Sus ideas le llevaron a la cárcel, sus escritos a distanciarse de muchos de sus amigos –pues sus conceptos deístas y sobre la suficiencia de la religión natural (como la famosa y preciosa Carta sobre los ciegos para el uso de los que pueden ver) resultaron demasiado modernos para la época– La censura empezó a dañar sus escritos enciclopédicos hasta que, luego de la publicación de más de diez volúmenes, abandonó la editorial dejando a otros que continuaran con el maratónico proyecto.
Pero sus ideas nunca le dejaron en paz: su afán por proclamar la superioridad de la filosofía experimental por sobre el racionalismo cartesiano, le llevaron a escribir numerosos tratados que son aún ahora discutidos por los estudiosos de hoy.

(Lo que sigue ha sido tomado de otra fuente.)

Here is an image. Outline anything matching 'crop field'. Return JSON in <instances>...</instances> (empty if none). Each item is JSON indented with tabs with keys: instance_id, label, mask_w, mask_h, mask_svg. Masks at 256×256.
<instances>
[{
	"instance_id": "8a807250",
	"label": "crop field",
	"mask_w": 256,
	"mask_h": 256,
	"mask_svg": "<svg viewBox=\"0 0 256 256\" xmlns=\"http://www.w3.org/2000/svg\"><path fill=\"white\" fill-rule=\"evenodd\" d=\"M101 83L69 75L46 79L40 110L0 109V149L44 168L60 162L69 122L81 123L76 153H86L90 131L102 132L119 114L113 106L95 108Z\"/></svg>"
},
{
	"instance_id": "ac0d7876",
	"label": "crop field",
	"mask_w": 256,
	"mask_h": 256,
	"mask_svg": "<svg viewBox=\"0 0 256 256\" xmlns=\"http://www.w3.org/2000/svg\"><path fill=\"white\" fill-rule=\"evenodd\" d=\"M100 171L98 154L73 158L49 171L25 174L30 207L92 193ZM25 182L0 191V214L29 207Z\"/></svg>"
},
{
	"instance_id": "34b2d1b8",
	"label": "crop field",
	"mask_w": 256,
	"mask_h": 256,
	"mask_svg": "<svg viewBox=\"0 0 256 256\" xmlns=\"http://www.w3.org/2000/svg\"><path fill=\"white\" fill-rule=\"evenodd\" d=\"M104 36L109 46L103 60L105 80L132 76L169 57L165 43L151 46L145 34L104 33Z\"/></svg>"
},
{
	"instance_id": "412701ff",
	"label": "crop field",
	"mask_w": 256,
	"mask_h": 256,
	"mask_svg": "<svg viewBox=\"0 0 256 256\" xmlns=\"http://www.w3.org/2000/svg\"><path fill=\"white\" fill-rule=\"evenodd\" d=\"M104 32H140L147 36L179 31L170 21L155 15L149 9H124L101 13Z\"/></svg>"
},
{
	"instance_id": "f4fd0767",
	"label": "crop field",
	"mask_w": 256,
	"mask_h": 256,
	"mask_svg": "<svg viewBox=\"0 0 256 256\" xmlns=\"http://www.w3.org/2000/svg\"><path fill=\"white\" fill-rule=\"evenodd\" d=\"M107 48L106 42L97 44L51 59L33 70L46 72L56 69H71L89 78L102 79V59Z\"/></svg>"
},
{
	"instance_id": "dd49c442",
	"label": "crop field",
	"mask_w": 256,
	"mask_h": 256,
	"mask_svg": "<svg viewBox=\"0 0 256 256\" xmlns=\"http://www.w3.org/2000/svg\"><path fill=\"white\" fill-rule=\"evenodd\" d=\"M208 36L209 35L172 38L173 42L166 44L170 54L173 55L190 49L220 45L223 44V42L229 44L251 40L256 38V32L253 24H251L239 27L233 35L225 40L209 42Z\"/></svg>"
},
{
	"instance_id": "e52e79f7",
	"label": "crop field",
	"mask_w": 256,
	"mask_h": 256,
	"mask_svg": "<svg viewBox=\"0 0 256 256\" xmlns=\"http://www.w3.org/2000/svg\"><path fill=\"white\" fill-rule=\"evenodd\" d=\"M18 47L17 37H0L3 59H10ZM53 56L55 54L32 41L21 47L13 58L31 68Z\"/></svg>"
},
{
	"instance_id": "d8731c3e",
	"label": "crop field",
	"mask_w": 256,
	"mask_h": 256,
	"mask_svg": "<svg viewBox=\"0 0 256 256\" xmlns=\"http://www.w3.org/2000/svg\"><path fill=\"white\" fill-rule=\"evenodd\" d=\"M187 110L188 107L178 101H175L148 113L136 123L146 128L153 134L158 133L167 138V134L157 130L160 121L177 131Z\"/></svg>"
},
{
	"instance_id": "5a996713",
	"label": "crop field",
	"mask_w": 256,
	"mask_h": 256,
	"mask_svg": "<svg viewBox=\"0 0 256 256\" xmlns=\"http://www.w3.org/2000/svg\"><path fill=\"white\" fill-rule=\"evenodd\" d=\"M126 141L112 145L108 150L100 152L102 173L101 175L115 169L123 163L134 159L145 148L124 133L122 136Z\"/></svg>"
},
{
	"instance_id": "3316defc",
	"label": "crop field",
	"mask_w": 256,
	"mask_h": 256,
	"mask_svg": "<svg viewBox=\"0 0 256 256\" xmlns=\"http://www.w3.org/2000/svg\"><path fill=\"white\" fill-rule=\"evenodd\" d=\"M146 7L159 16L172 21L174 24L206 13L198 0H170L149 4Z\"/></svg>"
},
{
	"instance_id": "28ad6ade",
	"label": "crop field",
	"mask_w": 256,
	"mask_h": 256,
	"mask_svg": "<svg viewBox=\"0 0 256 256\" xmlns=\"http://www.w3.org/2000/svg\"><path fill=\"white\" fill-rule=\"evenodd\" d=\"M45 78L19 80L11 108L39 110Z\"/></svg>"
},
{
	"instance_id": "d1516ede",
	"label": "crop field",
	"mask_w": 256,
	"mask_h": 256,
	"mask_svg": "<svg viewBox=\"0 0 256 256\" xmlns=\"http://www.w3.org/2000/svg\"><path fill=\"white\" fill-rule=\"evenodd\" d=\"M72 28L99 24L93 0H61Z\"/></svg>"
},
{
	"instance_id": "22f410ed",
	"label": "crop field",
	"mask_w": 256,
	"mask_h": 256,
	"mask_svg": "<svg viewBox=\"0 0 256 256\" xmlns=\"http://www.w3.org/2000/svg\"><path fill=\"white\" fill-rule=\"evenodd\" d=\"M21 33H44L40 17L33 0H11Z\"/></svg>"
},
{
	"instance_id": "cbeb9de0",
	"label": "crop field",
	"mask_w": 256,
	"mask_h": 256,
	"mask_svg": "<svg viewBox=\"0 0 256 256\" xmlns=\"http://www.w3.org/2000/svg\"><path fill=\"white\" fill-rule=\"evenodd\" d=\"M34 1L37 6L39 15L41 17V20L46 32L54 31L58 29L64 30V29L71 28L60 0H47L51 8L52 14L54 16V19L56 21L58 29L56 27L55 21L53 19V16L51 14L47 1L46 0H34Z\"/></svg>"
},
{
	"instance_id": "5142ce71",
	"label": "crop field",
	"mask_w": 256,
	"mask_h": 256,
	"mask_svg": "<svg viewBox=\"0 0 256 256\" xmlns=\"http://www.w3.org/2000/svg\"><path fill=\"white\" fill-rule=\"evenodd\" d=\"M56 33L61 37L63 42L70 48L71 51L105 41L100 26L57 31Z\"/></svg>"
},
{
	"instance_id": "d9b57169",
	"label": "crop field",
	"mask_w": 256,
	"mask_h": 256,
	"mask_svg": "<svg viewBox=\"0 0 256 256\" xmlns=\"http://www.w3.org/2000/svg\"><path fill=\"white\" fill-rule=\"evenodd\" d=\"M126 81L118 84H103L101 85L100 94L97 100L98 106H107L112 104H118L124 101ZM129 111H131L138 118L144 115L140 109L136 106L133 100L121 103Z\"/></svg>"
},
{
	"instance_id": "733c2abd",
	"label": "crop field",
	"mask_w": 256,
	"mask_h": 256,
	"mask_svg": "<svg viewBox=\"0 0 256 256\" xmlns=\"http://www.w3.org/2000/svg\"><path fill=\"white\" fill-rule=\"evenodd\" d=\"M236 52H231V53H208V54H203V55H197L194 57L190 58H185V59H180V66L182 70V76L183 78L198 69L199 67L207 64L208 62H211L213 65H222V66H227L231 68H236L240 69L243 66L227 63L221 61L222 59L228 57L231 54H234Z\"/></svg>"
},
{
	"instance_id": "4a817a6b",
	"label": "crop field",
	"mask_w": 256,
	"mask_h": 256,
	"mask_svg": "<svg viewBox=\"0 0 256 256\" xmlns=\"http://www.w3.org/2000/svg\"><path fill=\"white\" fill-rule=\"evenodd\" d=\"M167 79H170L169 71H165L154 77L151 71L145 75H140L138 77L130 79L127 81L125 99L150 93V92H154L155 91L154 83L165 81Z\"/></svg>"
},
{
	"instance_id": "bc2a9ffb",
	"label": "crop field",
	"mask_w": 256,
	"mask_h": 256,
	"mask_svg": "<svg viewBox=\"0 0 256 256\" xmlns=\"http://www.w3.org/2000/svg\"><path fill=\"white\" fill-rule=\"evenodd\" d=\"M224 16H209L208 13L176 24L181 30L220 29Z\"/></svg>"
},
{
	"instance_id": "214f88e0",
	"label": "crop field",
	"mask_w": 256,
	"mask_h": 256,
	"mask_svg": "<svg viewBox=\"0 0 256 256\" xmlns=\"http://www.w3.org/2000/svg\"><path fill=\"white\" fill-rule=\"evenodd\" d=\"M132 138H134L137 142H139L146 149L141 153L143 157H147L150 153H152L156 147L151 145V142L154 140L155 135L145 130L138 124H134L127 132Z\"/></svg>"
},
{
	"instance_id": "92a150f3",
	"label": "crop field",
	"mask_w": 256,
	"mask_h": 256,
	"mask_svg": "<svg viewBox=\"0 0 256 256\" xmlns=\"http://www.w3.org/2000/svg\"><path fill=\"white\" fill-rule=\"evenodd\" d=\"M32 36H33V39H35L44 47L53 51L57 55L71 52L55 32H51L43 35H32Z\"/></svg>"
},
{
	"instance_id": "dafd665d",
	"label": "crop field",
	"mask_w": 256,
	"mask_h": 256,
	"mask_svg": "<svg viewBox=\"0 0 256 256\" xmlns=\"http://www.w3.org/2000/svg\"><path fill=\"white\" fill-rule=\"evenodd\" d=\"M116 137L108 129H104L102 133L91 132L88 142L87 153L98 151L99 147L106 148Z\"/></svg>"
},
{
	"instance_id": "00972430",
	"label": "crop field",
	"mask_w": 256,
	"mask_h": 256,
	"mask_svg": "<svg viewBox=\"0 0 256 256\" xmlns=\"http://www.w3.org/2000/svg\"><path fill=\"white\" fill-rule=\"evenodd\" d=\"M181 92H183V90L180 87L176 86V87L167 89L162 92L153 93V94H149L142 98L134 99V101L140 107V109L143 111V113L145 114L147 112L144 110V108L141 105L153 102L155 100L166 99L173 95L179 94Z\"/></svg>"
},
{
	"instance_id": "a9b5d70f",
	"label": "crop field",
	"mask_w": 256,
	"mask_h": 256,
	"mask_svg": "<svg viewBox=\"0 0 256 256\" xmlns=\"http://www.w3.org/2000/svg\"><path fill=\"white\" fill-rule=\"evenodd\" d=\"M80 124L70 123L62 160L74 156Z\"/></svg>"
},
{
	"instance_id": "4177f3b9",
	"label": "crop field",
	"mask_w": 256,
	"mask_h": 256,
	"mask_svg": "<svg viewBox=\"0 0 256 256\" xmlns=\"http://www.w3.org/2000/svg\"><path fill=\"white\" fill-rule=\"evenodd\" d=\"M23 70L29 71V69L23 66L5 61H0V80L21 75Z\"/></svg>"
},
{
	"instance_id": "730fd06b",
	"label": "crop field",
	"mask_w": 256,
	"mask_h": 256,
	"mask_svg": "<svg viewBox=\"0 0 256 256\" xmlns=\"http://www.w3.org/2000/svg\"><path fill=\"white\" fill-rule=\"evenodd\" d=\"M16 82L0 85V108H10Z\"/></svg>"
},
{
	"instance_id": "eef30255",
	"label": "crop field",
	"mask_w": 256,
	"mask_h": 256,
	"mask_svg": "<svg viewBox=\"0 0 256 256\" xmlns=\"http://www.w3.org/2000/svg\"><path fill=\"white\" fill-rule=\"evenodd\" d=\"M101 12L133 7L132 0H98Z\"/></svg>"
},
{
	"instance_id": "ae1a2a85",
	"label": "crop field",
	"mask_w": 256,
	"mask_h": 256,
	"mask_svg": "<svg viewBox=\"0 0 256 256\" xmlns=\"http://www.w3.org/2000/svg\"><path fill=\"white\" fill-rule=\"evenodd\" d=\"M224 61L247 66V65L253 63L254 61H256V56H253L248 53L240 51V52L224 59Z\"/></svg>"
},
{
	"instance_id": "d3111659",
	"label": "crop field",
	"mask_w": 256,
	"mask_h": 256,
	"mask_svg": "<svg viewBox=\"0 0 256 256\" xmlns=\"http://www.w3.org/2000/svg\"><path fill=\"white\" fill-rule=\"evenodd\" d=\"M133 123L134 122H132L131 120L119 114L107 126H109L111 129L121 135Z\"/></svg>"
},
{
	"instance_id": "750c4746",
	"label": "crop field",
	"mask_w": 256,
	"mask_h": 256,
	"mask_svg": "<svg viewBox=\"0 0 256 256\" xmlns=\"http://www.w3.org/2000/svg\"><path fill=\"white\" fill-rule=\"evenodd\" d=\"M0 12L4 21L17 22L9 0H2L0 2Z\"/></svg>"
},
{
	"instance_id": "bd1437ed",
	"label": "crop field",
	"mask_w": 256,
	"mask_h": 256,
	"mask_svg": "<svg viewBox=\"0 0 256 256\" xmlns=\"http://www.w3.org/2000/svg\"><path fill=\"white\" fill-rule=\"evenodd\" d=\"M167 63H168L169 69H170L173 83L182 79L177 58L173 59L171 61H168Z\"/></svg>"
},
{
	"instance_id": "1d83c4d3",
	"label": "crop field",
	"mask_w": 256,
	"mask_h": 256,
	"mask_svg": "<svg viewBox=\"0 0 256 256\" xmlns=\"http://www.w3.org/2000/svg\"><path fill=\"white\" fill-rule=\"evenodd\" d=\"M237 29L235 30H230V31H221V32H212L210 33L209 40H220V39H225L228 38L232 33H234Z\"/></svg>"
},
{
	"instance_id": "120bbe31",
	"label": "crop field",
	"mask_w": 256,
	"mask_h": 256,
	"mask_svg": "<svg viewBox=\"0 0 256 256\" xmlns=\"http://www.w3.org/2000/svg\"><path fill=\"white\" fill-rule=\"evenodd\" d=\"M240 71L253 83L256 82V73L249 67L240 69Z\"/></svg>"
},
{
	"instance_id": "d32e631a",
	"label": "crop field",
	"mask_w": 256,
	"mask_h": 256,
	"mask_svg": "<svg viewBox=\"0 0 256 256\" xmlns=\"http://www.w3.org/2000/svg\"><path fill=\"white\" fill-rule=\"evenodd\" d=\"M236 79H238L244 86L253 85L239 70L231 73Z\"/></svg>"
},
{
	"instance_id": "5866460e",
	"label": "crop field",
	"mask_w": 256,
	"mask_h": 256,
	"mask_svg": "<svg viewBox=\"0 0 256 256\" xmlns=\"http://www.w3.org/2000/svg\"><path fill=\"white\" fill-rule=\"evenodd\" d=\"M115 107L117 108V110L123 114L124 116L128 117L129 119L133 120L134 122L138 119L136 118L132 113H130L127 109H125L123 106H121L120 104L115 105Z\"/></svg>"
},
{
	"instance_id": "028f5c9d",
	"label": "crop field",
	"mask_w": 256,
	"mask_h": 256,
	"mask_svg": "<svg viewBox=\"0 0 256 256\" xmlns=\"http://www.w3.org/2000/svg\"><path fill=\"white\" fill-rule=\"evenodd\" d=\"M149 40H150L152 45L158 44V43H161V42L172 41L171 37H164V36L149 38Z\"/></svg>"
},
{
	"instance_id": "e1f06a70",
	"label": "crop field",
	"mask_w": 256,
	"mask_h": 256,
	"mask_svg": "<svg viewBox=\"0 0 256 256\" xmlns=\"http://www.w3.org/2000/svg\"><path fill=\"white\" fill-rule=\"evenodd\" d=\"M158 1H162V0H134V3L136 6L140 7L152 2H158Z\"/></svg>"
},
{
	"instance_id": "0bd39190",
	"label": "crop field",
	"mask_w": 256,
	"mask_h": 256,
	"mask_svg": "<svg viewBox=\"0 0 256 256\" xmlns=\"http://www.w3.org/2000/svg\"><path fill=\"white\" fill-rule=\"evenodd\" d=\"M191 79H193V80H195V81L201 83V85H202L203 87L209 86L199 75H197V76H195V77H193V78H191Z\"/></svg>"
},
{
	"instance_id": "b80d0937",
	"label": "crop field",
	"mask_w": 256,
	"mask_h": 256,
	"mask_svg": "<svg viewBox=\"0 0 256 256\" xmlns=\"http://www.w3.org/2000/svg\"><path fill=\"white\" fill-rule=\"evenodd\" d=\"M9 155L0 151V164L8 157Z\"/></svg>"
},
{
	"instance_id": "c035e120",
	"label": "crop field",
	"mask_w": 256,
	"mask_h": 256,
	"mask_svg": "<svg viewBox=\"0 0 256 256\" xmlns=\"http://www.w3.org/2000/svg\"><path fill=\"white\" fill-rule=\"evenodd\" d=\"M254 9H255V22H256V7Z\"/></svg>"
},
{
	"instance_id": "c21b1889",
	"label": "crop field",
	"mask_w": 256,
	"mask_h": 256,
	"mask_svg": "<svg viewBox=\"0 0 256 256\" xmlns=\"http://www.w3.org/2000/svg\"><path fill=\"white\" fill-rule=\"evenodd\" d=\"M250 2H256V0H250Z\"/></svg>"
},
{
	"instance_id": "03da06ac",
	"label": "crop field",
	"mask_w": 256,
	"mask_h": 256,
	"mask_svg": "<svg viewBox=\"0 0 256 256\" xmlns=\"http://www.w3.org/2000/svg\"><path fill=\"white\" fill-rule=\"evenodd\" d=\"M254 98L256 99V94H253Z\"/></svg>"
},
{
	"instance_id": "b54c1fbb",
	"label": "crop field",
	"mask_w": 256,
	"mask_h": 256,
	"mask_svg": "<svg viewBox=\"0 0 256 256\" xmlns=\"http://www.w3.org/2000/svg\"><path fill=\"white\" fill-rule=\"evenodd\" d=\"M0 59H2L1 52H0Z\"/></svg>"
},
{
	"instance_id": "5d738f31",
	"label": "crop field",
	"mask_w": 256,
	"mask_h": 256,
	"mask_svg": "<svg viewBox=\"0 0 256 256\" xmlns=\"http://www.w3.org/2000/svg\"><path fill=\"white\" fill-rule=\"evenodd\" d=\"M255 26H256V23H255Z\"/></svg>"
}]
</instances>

Sin la enciclopedia, el conocimiento no hubiera podido ser difundido tan rápidamente a tanta gente: se sabe que nuestros propios héroes independentistas en México, se nutrieron de la fuente de la Ilustración y de los enciclopedistas como Diderot, para entender que debían buscar para el país algo diferente, y que la libertad era un valor supremo que había que perseguir a toda costa.
Sin la enciclopedia, el Internet –una enciclopedia viviente, alimentada como un monstruo a cada instante con nuevas aportaciones de la humanidad- tampoco habría llegado a ser la base de nuestras redes sociales y del futuro que aún se escribirá, ya no en papel, como Diderot lo hizo entonces, sino en textos electrónicos que viajarán a la velocidad de la luz –ni más ni menos- hilando fino para unir a los hombres en la supercarretera de la información que, esperamos sirva para construir nuevos caminos de luz y de sabiduría, a los que todos tengamos acceso.
260 años después, es un buen momento para reconocer a Denis Diderot y a los compiladores de esa época, su trabajo sólido por contribuir a la fraternidad, la igualdad y la libertad que sólo el conocimiento compartido pueden conseguir.